The title "Greaseman" is the literal English equivalent of the "taong grasa", the markedly disheveled, filthy gutter dweller who roams the streets of Manila in rags and mud-caked hair. The greaseman is someone who has lost all hopes as well as his sanity, looking more like a character from the Paleolithic age rather than a beggar in a modern city. He is a complete picture of despair: drinking and bathing in clogged canals, rummaging through trash cans, and muttering loudly to himself.
Greaseman follows the parallel stories of a taong grasa (played by veteran stage/movie actor Lou Veloso) and a condo-dwelling, car-driving yuppie (the clean-cut mainstream film actor/director/sometime heartthrob Eric Quizon). They are worlds apart, but a series of events allows their paths to cross. The yuppie accidentally runs over the taong grasa, drives him over to the hospital for medical treatment, and then to his condo unit, in an unexplained fit of humane kindness. However, the greaseman overpowers the yuppie, dresses up in office clothes, and takes over his life. There is a reversal of conditions.

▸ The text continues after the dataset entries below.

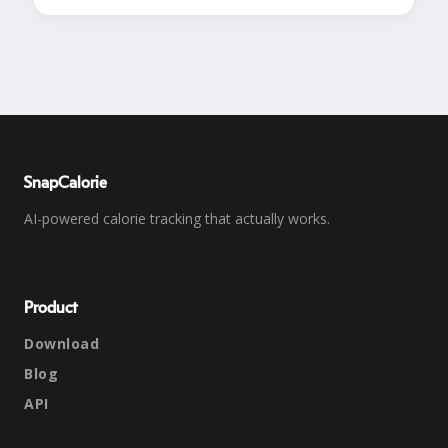
SnapCalorie
AI-powered calorie tracking that actually works.
Product
Download
Blog
API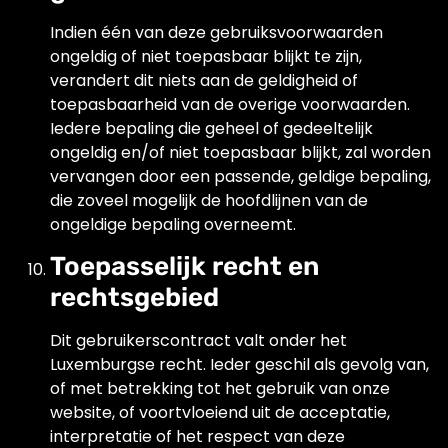
Indien één van deze gebruiksvoorwaarden
ongeldig of niet toepasbaar blijkt te zijn,
verandert dit niets aan de geldigheid of
toepasbaarheid van de overige voorwaarden.
Iedere bepaling die geheel of gedeeltelijk
ongeldig en/of niet toepasbaar blijkt, zal worden
vervangen door een passende, geldige bepaling,
die zoveel mogelijk de hoofdlijnen van de
ongeldige bepaling overneemt.
Toepasselijk recht en
rechtsgebied
Dit gebruikerscontract valt onder het
Luxemburgse recht. Ieder geschil als gevolg van,
of met betrekking tot het gebruik van onze
website, of voortvloeiend uit de acceptatie,
interpretatie of het respect van deze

Such material may turn into socio-political commentary in the hands of other directors with less whimsical imaginations. As a manifesto for whatever social and philosophical persuasion, Greaseman remains hazily floating in an abstract cloud. The film actually derives its expressive power from the interaction of the different art forms involved.
Khavn takes all the time in the world to tell his story, letting his camera flow organically to the point of taxing the viewers patience. One marks the oblique camera angles, the somber dark-red tones of the photography, and the interesting atmospheric counterpoint provided by the sound. Khavn himself does the voice-over, in a half-recited-half-sung manner. The vocals actually flow in two tracks, one in English and the other in Filipino. The words/phrases used only suggest mood instead of literally annotating the story.
Then there are the startlingly hallucinatory visual intrusions: line art animation by Khavns perennial partner-in-crime film editor/filmmaker Gatla Gunawin and surreal, kaleidoscopic imagery by the Anino Shadowplay Collective. Both the animation and the shadowplay weave in and out of the narrative intermittently, supplying a different sort of tension to the film.
REVIEWS
Khavn De La Cruz, the guy who brought us the revolutionary .MOV digital filmfest earlier this year, had Eric Quizon and Lou Veloso star in his techno/poetic ("psychedelic" may be the more appropriate term) "Greaseman," previously screened at the CCP/Manila Film Center Full Moons by the Bay. Khavn, the man who's also behind the now-defunct Oracafé, wrote the script, provided the cinematography, and edited the film, probably even improvising its musical score. Good thing he was able to acquire the services of the comedian-turned-councilor of Manila in the title role and Dolphy's most talented son in the business, that is before Jeffrey Quizon came along.
www.peyups.com
August 19, 2002
For experimental video, the winner is "Greaseman" by Khavn dela Cruz. It was originally a full-length digital video but the filmmaker did a reedit. The 15-minute film became a mixture of visual and musical bombardment about the two contradictory lives of a taong grasa and a yuppie. It stars Lou Veloso and Eric Quizon.